Marvin Humphrey <mar...@rectangular.com> wrote:

> The goal is to improve worst-case write performance.
> ...
> In between the time when the background merge writer starts up and the time 
> it finishes consolidating segment data, we assume that the primary writer 
> will have modified the index.
>
>   * New docs have been added in new segments.
>   * Tombstones have been added which suppress documents in segments which 
> didn't even exist when the background merge writer started up.
>   * Tombstones have been added which suppress documents in segments which 
> existed when the background merge writer started up, but were not merged.
>   * Tombstones have been added which suppress documents in segments which 
> have just been merged.
>
> Only the last category of deletions matters.
>
> At this point, the background merge writer aquires an exclusive write lock on 
> the index.
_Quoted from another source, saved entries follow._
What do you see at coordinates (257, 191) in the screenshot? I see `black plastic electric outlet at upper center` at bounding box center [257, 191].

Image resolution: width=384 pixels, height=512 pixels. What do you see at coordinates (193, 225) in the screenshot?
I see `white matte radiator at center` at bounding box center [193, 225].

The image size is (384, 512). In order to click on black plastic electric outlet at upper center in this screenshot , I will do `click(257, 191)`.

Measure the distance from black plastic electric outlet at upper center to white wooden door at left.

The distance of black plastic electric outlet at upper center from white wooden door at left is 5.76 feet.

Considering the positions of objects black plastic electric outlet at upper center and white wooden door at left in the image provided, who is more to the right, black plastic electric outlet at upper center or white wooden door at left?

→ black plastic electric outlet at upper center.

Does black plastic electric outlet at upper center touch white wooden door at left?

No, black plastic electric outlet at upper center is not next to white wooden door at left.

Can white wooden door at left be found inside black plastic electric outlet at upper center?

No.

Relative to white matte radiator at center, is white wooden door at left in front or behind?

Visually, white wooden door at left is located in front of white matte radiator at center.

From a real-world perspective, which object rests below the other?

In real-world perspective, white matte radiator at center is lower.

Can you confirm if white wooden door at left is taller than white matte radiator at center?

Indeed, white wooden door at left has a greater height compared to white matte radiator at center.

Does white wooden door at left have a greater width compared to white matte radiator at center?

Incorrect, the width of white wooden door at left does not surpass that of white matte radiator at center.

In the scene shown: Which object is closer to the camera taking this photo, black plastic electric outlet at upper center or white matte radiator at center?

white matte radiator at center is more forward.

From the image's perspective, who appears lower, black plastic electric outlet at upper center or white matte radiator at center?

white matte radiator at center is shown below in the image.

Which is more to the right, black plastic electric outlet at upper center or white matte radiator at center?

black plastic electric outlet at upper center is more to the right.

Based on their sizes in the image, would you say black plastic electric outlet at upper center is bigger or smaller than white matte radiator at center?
It examines recently added tombstones, translates the document 
> numbers and writes a tombstone file against itself. Then it writes the 
> snapshot file to commit its changes and releases the write lock.

OK, now I understand KS's two-writer model.  Lucene has already solved
this with the ConcurrentMergeScheduler -- all segment merges are done
in the BG (by default).

We also have to compute the deletions against the new segment to
include deletions that happened to the merged segments after the merge
kicked off.

Still, it's not a panacea since often the IO system has horrible
degradation in performance while a merge is running.  If only we could
mark all IO (reads & writes) associated with merging as low priority
and have the OS actually do the right thing...

> It's true that we are decoupling the process of making logical changes to the 
> index from the process of internal consolidation. I probably wouldn't 
> describe that as being done from the reader's standpoint, though.

Right, we have a different problem in Lucene (because we must warm a
reader before using it): after a large merge, warming the new
IndexReader that includes that segment can be costly (though that cost
is going down with LUCENE-1483, and eventually column-stride fields).

But we can solve this by allowing a reopened reader to use the old
segments, until the new segment is warmed.